Leaning heavily on the cane and the banister, the woman began a slow descent of the blue carpeted steps. When she was halfway down, she stopped. Her eyes widened on Clare and she gasped. The woman’s face went deathly pale.
“Are you all right?” Clare asked.
The woman looked about to faint. Clare rushed to the stairs.
“I never thought you’d have the nerve to show your face back here.” The woman said in a low, guttural voice.
“What?”
The woman’s face flushed sunburn red. “How dare you come back here?”
“I’ve never been—”
“The last thing my son needs is to see you again.”
“I don’t know you,” Clare said, “or your son.”
The woman’s pale eyes narrowed. “You can bet he’s wished he never knew you.”

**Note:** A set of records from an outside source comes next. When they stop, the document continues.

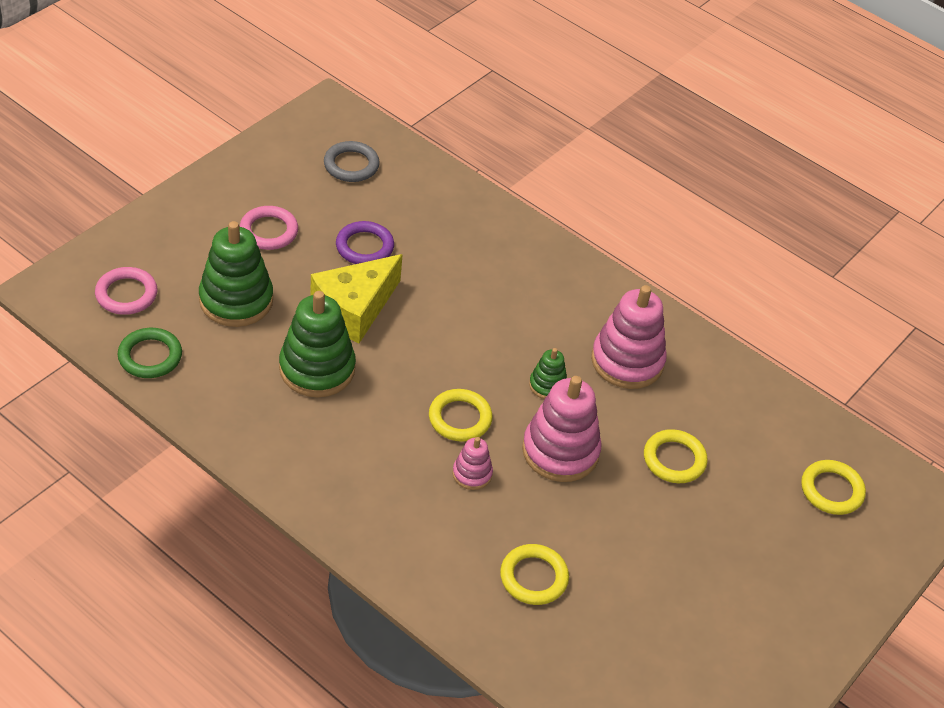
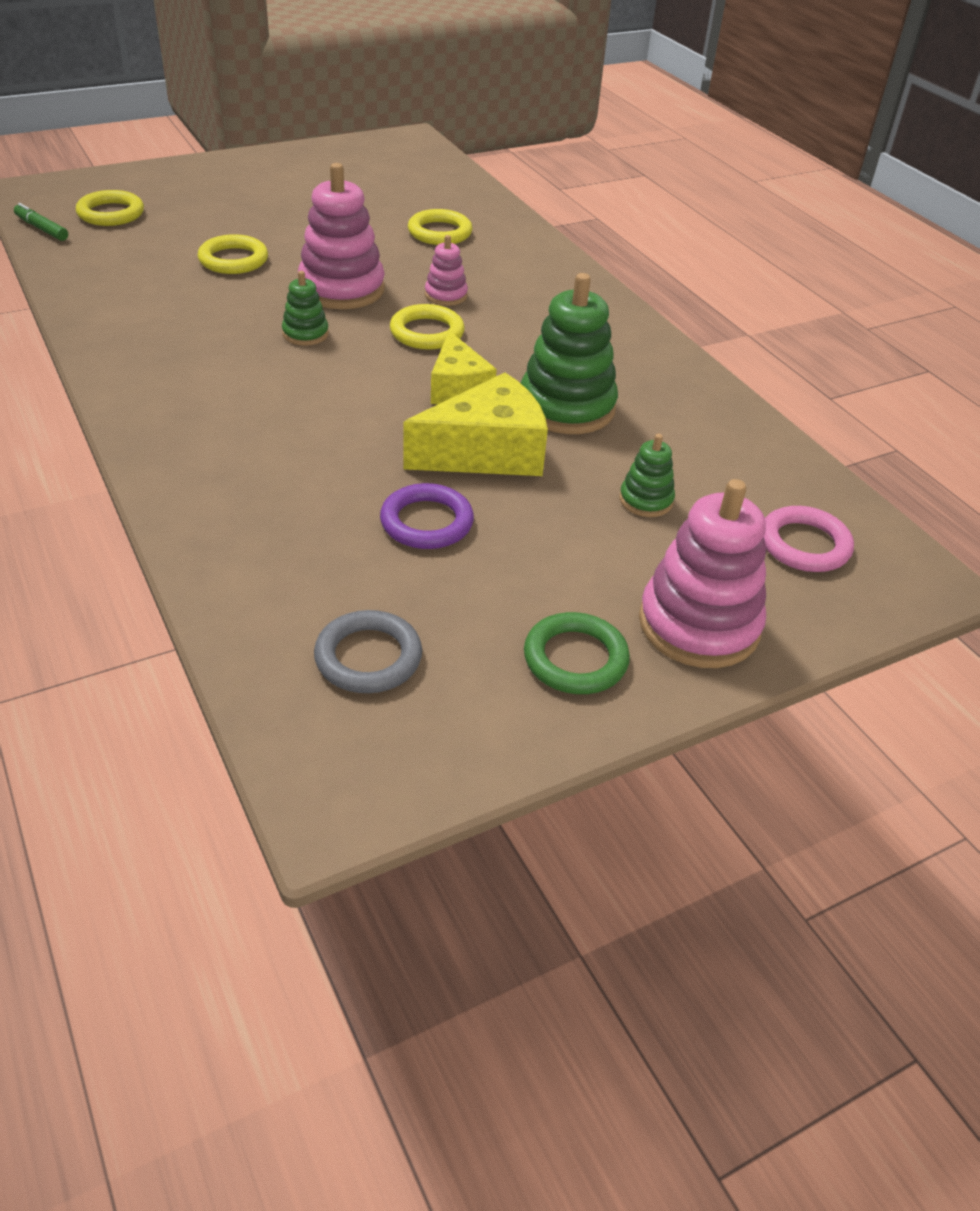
camera: 155 degrees left, 5 degrees down
green ring [118,328,182,378] -> green ring moved to [524,612,630,694]
green stacking toy [199,221,273,327] -> green stacking toy [619,434,675,517], size x0.50
pink ring [240,206,298,250] -> none
pink stacking toy [591,285,667,389] -> pink stacking toy moved to [639,479,766,668]
none -> green marker [14,203,68,241]
none -> yellow cheese [431,331,497,404]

Okay, this was getting odd. “My name is Clare. Clare Marshall. You’ve made an error and mistaken me for someone else.”
“An error?” The old woman tilted her head and regarded Clare down the long length of her nose. “Fancy talk. Guess you’re getting yourself some of that college you was always wanting.” Her gaze lowered to Clare’s silk blouse and pleated walking shorts, then lifted to Clare’s face. “Fixed yourself up real classy. That why you come back? To show my boy how you’re doing better without him? Figured he might finally be getting over you and you just couldn’t let him do that.”
Clare crossed her arms. “Look. I stopped here to get my bearings. Clearly, that was a mistake.” One that she intended to correct immediately. So much for Southern hospitality. She turned to leave.

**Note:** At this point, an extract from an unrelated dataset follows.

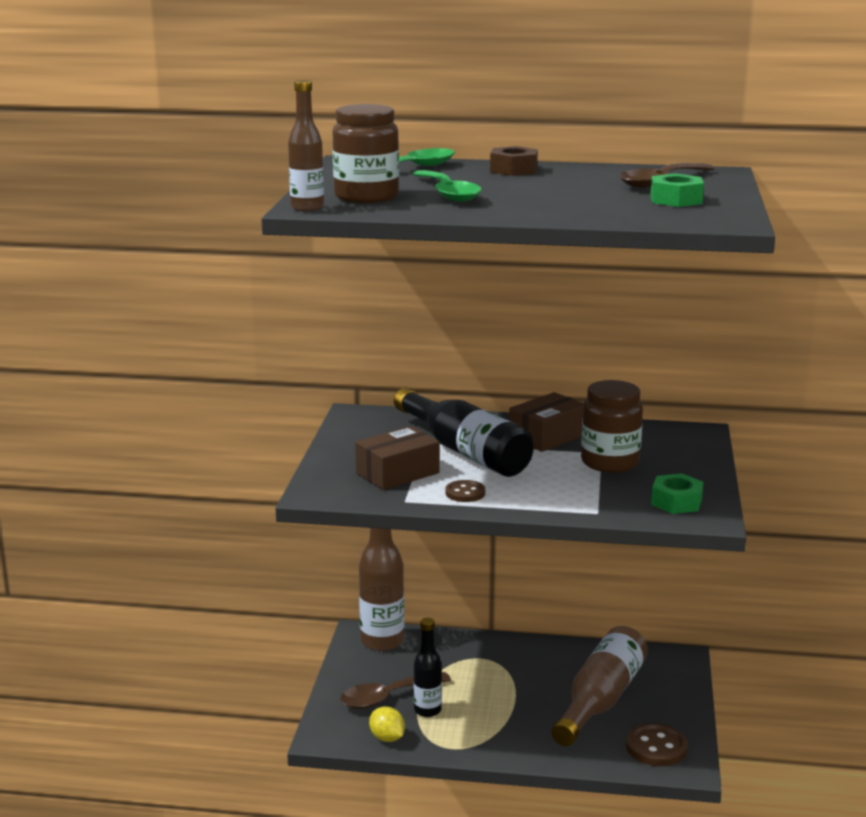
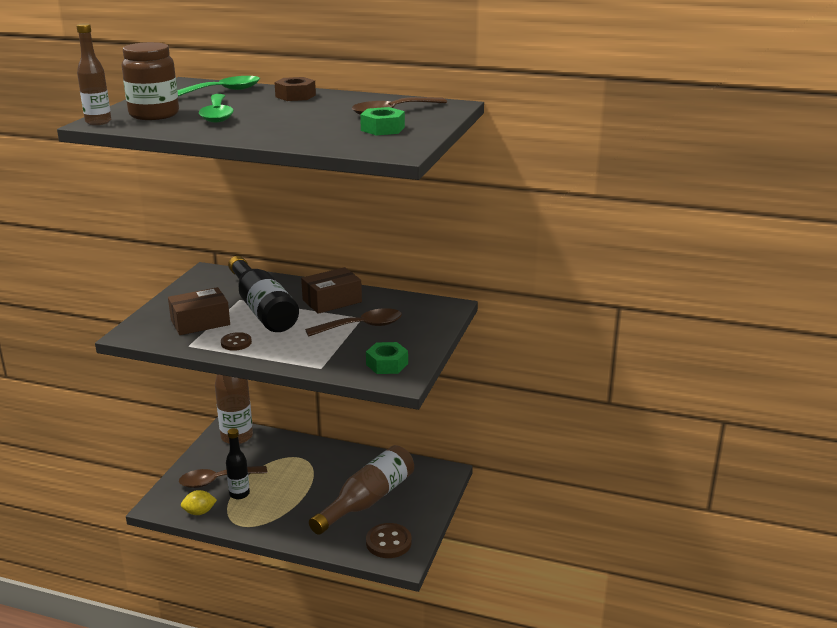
camera: 10 degrees right, 5 degrees up
yellow lemon [369,707,405,742] -> yellow lemon turned 75 degrees counterclockwise [181,490,217,515]
brown jar [581,380,643,473] -> brown spoon [305,308,402,337]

“That’s right. Go on. Get out. Go back to where you come from, and stay there!”
The woman was shouting now. As far as Clare was concerned, she couldn’t leave the inn fast enough. A door at the end of the hall opened. Clare glanced toward it. Another woman, bearing a basket of wet towels on her hip, entered the hall.
Clare took the newcomer’s measure. Mid-thirties. A couple of inches shorter than Clare’s own five-foot-eight. Dark hair was pulled back from her round face in a tight ponytail. She had a solid, sturdy build that suggested a lifetime of hard work.
“What’s going on in here, Mama?” The new woman was puffing slightly. Perspiration beaded on her forehead. “I could hear you shouting from the base—” The woman’s gaze went to Clare and she stopped speaking.
“She’s what happened Connie-girl,” the elderly woman said. Her lips pulled back, baring her teeth. “She’s back.”
Connie’s lips quivered briefly. “That’s not her, Mama.” Her mouth tightened. She set the basket on the floor at her feet. “She looks like her, but it ain’t her.”
The statement was uttered in a harsh tone. The younger woman was as hostile as the older, Clare observed. Was everyone in this town a nut?
If she drove long enough, she’d come to a street with a sign on it. She’d knock on every door in Farley if she had to to find Katie. Clare turned her back on the two women.
The old woman shouted. “You keep going, and this time, Beth Linney, don’t you never come back!”
Beth Linney. Elizabeth Linney. Clare’s heart pounded and she whirled to face the women again.
Addressing the elder of the two, Clare asked. “You know Elizabeth Linney?”
It was Connie who responded. “Mama’s a little confused.” She crossed her arms. “Don’t pay her no mind.”
Clare eyed the old woman. “You called me Beth Linney. Elizabeth Linney. I’m Clare Marshall. Elizabeth Linney is my sister.”
Connie shook her head hard. Two red spots colored her cheeks. “Beth don’t have no sister.”
“I won’t go into the details of it with you, but yes, she does.” Clare squared her shoulders in defense of the statement. “Now. How do you know my sister?”
Connie’s gaze sharpened on Clare. “Sister, huh? Well, well, I wouldn’t have figured Hank Linney for stepping out on his missus, but there you go.” Connie propped a hand on her hip. “Well, sis, Beth was married to my baby brother till one week ago when she up and left him. Run off with a trucker that delivers fruits and vegetables to Dawson Foods.”
Clare’s throat tightened. She ignored the other woman’s incorrect assumption about Katie’s parentage. “Are you telling me that Katie—ah—Beth isn’t in Farley?” Clare’s voice came out thin.
Connie curled her lips in a sneer. She lowered her eyelids, looking at Clare as if she were something she’d scraped off the bottom of her shoe. “You heard me. Beth is long gone.”